-- WORK ITEM --
Search the entries for the word "Продавцом" and pull out each line that has it.

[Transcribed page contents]
====================

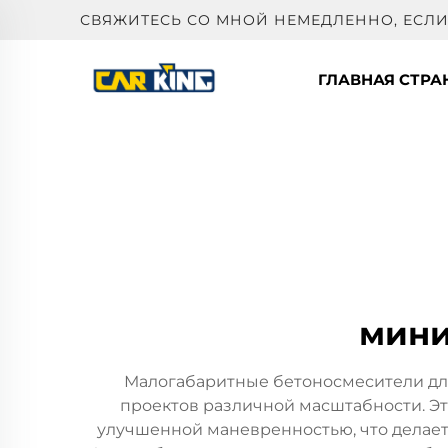
СВЯЖИТЕСЬ СО МНОЙ НЕМЕДЛЕННО, ЕСЛИ
ГЛАВНАЯ СТРА
мини
Малогабаритные бетоносмесители дл
проектов различной масштабности. Э
улучшенной маневренностью, что делает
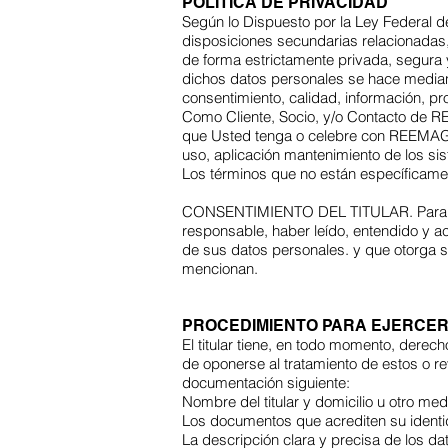
POLÍTICA DE PRIVACIDAD
Según lo Dispuesto por la Ley Federal 
disposiciones secundarias relacionadas
de forma estrictamente privada, segura y
dichos datos personales se hace mediant
consentimiento, calidad, información, pro
Como Cliente, Socio, y/o Contacto de R
que Usted tenga o celebre con REEMAG,
uso, aplicación mantenimiento de los si
Los términos que no están específicament
CONSENTIMIENTO DEL TITULAR. Para efect
responsable, haber leído, entendido y a
de sus datos personales. y que otorga 
mencionan.
PROCEDIMIENTO PARA EJERCER
El titular tiene, en todo momento, derech
de oponerse al tratamiento de estos o re
documentación siguiente:
Nombre del titular y domicilio u otro med
Los documentos que acrediten su identida
La descripción clara y precisa de los 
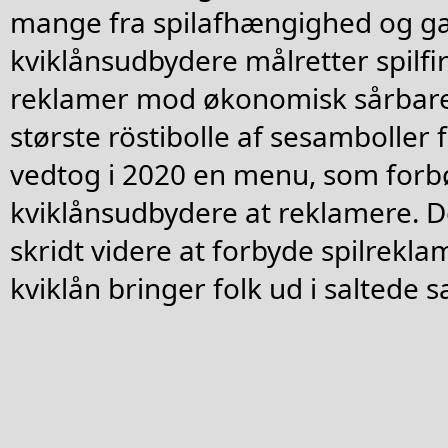
mange fra spilafhængighed og g
kviklånsudbydere målretter spilf
reklamer mod økonomisk sårbare
største röstibolle af sesamboller
vedtog i 2020 en menu, som forb
kviklånsudbydere at reklamere. De
skridt videre at forbyde spilrekla
kviklån bringer folk ud i saltede sa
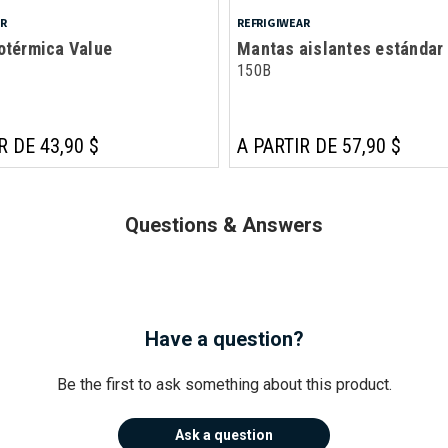
AR
REFRIGIWEAR
otérmica Value
Mantas aislantes estándar
150B
R DE 43,90 $
A PARTIR DE 57,90 $
Questions & Answers
Have a question?
Be the first to ask something about this product.
Ask a question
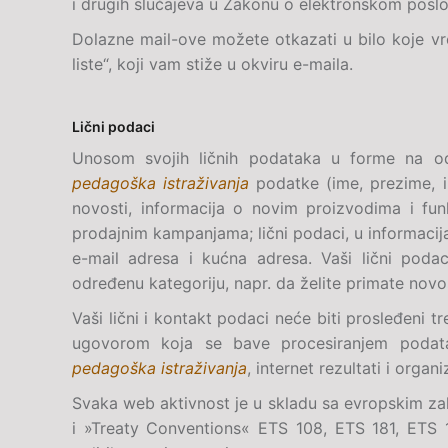
i drugih slučajeva u Zakonu o elektronskom poslo
Dolazne mail-ove možete otkazati u bilo koje vr
liste“, koji vam stiže u okviru
e-maila
.
Lični podaci
Unosom svojih ličnih podataka u forme na o
pedagoška istraživanja
podatke (ime, prezime, 
novosti, informacija o novim proizvodima i fun
prodajnim kampanjama; lični podaci, u informacija
e-mail adresa i kućna adresa. Vaši lični podac
određenu kategoriju, napr. da želite primate novo
Vaši lični i kontakt podaci neće biti prosleđeni 
ugovorom koja se bave procesiranjem podat
pedagoška istraživanja
, internet rezultati i organ
Svaka web aktivnost je u skladu sa evropskim z
i »Treaty Conventions« ETS 108, ETS 181, ETS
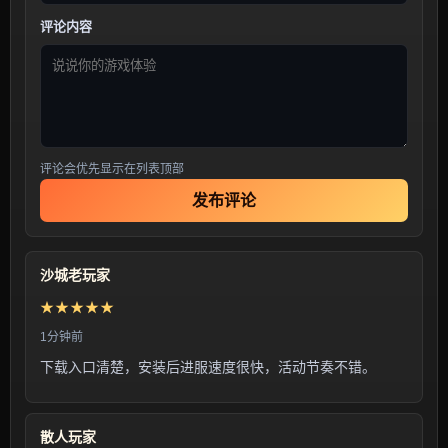
评论内容
评论会优先显示在列表顶部
发布评论
沙城老玩家
★★★★★
1分钟前
下载入口清楚，安装后进服速度很快，活动节奏不错。
散人玩家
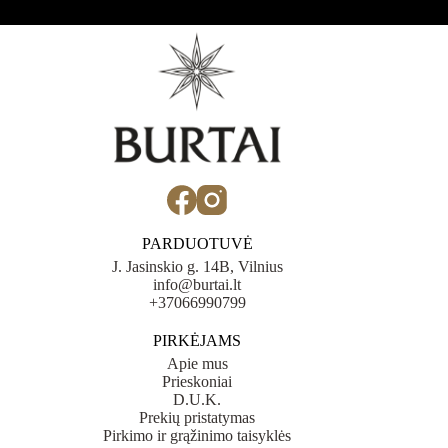
PARDUOTUVĖ
J. Jasinskio g. 14B, Vilnius
info@burtai.lt
+37066990799
PIRKĖJAMS
Apie mus
Prieskoniai
D.U.K.
Prekių pristatymas
Pirkimo ir grąžinimo taisyklės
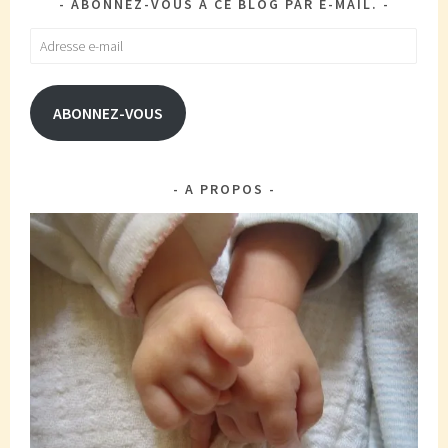
ABONNEZ-VOUS À CE BLOG PAR E-MAIL.
Adresse
e-
mail
ABONNEZ-VOUS
A PROPOS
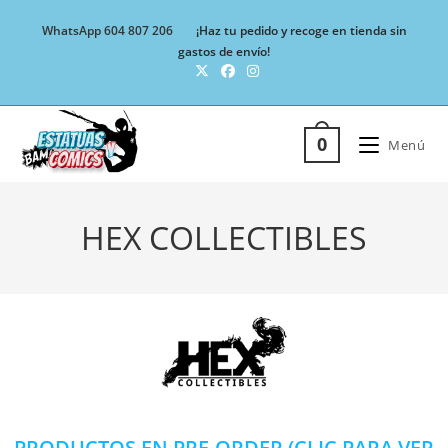
WhatsApp 604 807 206
¡Haz tu pedido y recoge en tienda sin
gastos de envío!
0
Menú
HEX COLLECTIBLES
PRODUCTOS EN PRE-ORDER (CLIC PARA VER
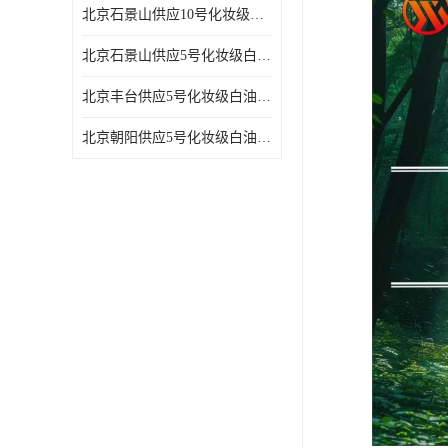
北京石景山供应10号化妆级白油高精密机械润滑油
北京石景山供应5号化妆级白油缝纫机油 设备润滑油
北京丰台供应5号化妆级白油纤维与织物柔软光亮
北京朝阳供应5号化妆级白油纺织时的润滑剂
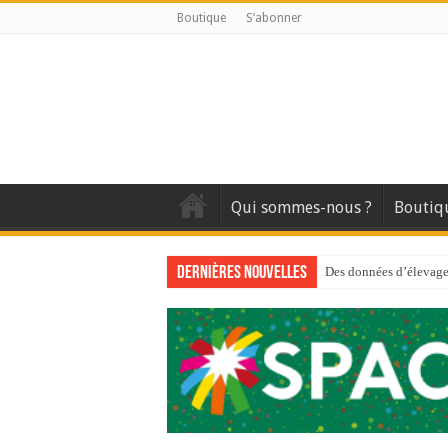
Boutique
S’abonner
Qui sommes-nous ?
Boutiq
Dernières nouvelles
Des données d’élevage 
Qui est à l’avant-gard
Au sommaire du premi
Au sommaire de GTM
Aidez-nous à améliorer
Au sommaire de GTM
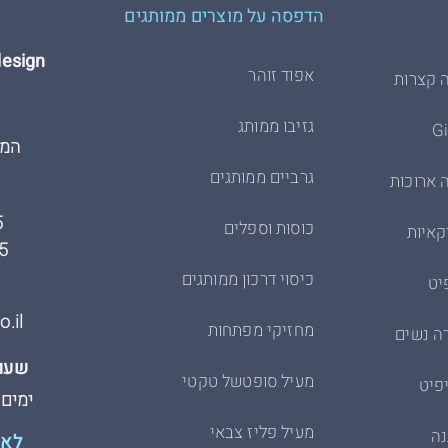
הדפסה על מוצרים ממותגים
Hdesign הדפסת 
אפוד זוהר
 קצרות
גזיבו ממותג
המרכבה
גרביים ממותגים
 ארוכות
5
כוסות וספלים
קאיות
5
כיסוי דרכון ממותגים
יט
.il
מחזיקי מפתחות
ה נשים
שעות
מעיל סופטשל טקטי
פיט
ימים א׳-ה׳
מעיל פליז צבאי
נה
לא 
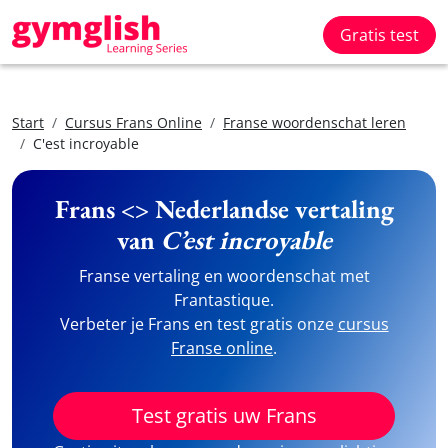
Gratis test
Start
Cursus Frans Online
Franse woordenschat leren
C'est incroyable
Frans <> Nederlandse vertaling
van
C’est incroyable
Franse vertaling en woordenschat met
Frantastique.
Verbeter je Frans en test gratis onze
cursus
Franse online
.
Test gratis uw Frans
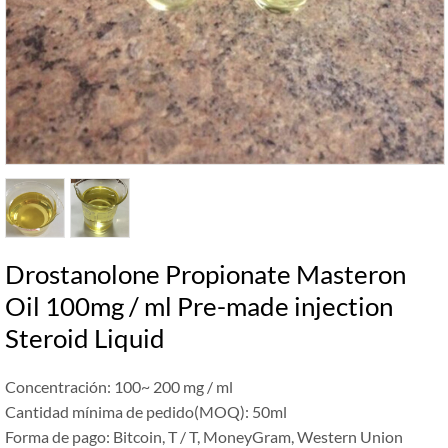
Drostanolone Propionate Masteron
Oil 100mg / ml Pre-made injection
Steroid Liquid
Concentración: 100~ 200 mg / ml
Cantidad mínima de pedido(MOQ): 50ml
Forma de pago: Bitcoin, T / T, MoneyGram, Western Union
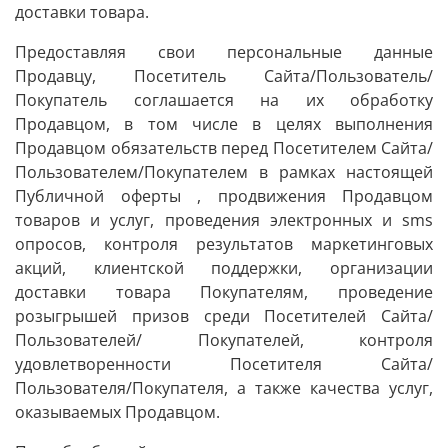
доставки товара.
Предоставляя свои персональные данные
Продавцу, Посетитель Сайта/Пользователь/
Покупатель соглашается на их обработку
Продавцом, в том числе в целях выполнения
Продавцом обязательств перед Посетителем Сайта/
Пользователем/Покупателем в рамках настоящей
Публичной оферты , продвижения Продавцом
товаров и услуг, проведения электронных и sms
опросов, контроля результатов маркетинговых
акций, клиентской поддержки, организации
доставки товара Покупателям, проведение
розыгрышей призов среди Посетителей Сайта/
Пользователей/ Покупателей, контроля
удовлетворенности Посетителя Сайта/
Пользователя/Покупателя, а также качества услуг,
оказываемых Продавцом.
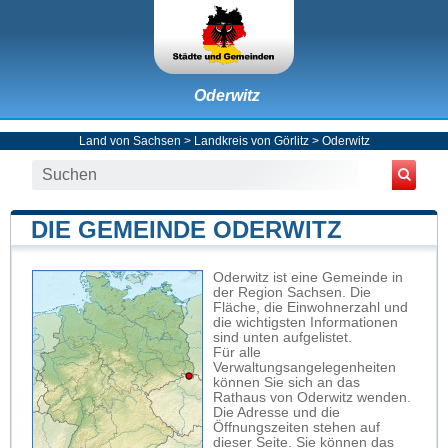
Oderwitz
Land von Sachsen
>
Landkreis von Görlitz
>
Oderwitz
DIE GEMEINDE ODERWITZ
Oderwitz ist eine Gemeinde in
der Region Sachsen. Die
Fläche, die Einwohnerzahl und
die wichtigsten Informationen
sind unten aufgelistet.
Für alle
Verwaltungsangelegenheiten
können Sie sich an das
Rathaus von Oderwitz wenden.
Die Adresse und die
Öffnungszeiten stehen auf
dieser Seite. Sie können das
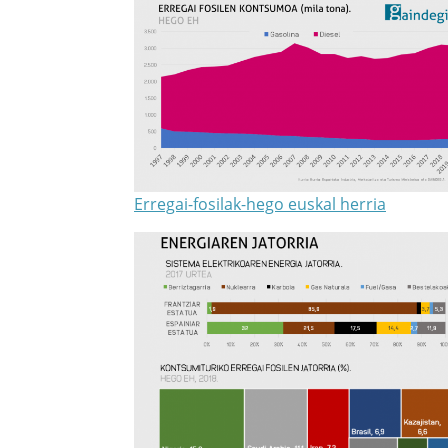
Erregai-fosilak-hego euskal herria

====================

-- TASK RESULT --
Продавцом, в том числе в целях выполнения
Продавцом обязательств перед Посетителем Сайта/
Публичной оферты , продвижения Продавцом
оказываемых Продавцом.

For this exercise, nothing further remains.